Transcribed page contents:
---
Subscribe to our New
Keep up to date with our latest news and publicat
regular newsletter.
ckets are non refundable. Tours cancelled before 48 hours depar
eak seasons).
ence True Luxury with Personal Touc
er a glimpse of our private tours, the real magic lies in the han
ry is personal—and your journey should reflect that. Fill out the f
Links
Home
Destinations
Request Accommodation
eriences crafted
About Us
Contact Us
---
-- Problem to solve --
Output these lines as a numbered list, omitting any blank lines, and cover every line in all of the records.

-- Result --
1. Subscribe to our New
2. Keep up to date with our latest news and publicat
3. regular newsletter.
4. ckets are non refundable. Tours cancelled before 48 hours depar
5. eak seasons).
6. ence True Luxury with Personal Touc
7. er a glimpse of our private tours, the real magic lies in the han
8. ry is personal—and your journey should reflect that. Fill out the f
9. Links
10. Home
11. Destinations
12. Request Accommodation
13. eriences crafted
14. About Us
15. Contact Us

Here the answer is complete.